DATA FOR REVIEW:
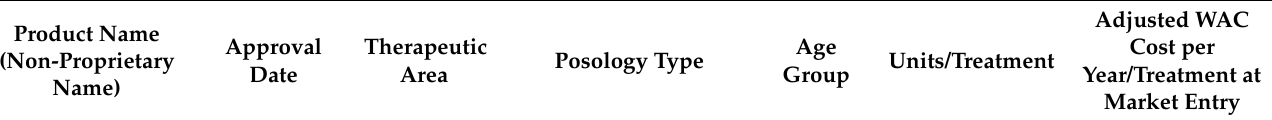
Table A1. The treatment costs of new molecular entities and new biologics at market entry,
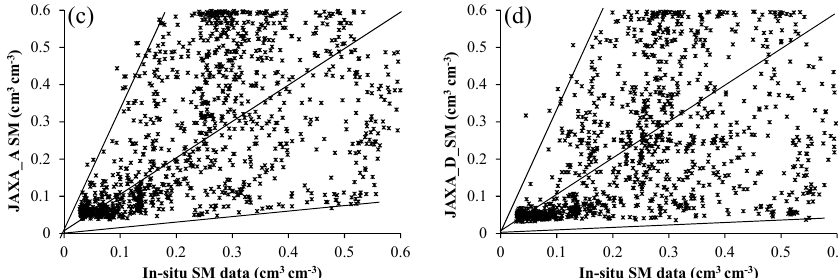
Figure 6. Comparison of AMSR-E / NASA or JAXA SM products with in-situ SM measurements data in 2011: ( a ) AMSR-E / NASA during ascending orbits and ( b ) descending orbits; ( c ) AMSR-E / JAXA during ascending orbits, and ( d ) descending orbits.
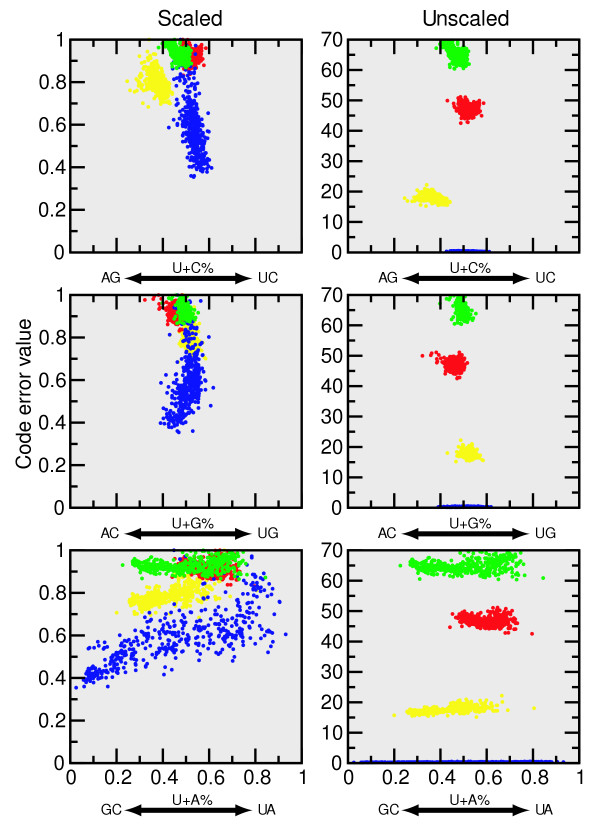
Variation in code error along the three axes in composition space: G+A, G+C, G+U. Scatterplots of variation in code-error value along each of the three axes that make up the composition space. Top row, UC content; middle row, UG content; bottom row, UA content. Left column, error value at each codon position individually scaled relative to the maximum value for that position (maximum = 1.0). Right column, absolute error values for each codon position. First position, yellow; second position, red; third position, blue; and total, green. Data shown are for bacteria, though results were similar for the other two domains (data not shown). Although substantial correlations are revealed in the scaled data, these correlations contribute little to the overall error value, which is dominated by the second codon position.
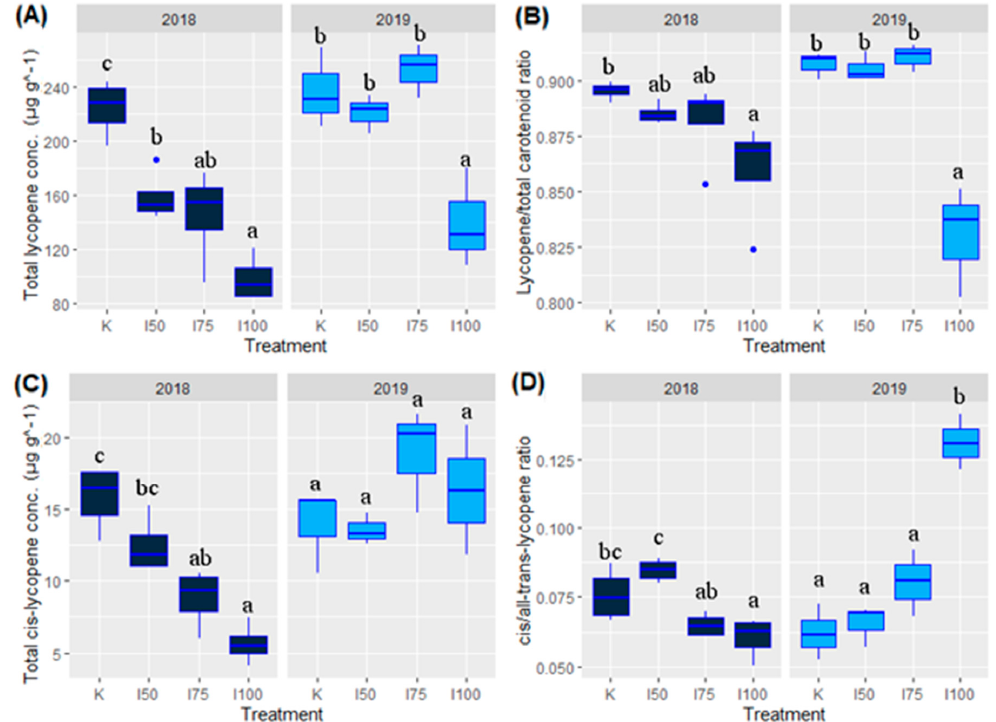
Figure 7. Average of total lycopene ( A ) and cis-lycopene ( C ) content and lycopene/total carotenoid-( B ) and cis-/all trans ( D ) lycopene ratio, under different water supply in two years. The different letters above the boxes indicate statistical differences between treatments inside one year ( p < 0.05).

==

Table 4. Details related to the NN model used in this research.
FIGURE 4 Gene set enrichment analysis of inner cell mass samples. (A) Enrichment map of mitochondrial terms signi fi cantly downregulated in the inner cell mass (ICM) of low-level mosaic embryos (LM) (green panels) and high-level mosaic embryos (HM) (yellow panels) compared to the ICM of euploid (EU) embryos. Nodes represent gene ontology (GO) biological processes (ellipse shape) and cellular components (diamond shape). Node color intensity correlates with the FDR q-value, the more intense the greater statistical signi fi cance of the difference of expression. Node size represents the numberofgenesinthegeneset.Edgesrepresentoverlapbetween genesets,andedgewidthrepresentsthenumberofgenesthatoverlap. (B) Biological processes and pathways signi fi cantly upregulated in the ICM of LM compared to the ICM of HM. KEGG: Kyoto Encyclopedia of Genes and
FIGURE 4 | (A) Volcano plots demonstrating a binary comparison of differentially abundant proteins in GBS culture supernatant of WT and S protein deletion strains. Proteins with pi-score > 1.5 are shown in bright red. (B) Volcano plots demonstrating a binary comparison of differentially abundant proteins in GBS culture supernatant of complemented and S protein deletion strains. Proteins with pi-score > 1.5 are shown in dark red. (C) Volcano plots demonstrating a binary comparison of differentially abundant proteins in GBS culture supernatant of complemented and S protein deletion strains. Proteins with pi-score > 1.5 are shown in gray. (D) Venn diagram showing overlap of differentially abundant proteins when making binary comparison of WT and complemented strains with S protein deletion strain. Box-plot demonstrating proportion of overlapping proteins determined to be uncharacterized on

---

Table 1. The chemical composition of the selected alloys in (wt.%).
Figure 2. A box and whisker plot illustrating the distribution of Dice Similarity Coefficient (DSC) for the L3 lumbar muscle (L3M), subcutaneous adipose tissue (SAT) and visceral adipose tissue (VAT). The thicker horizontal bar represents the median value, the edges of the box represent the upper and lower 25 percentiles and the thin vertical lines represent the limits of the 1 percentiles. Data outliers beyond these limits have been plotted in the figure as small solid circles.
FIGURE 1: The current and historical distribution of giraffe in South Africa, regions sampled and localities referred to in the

GOAL OF THE EXERCISE: The expected answer holds each line from the listing above where the string "Table" is present.

REPLY TO THE TASK:
Table A1. The treatment costs of new molecular entities and new biologics at market entry,
Table 4. Details related to the NN model used in this research.
Table 1. The chemical composition of the selected alloys in (wt.%).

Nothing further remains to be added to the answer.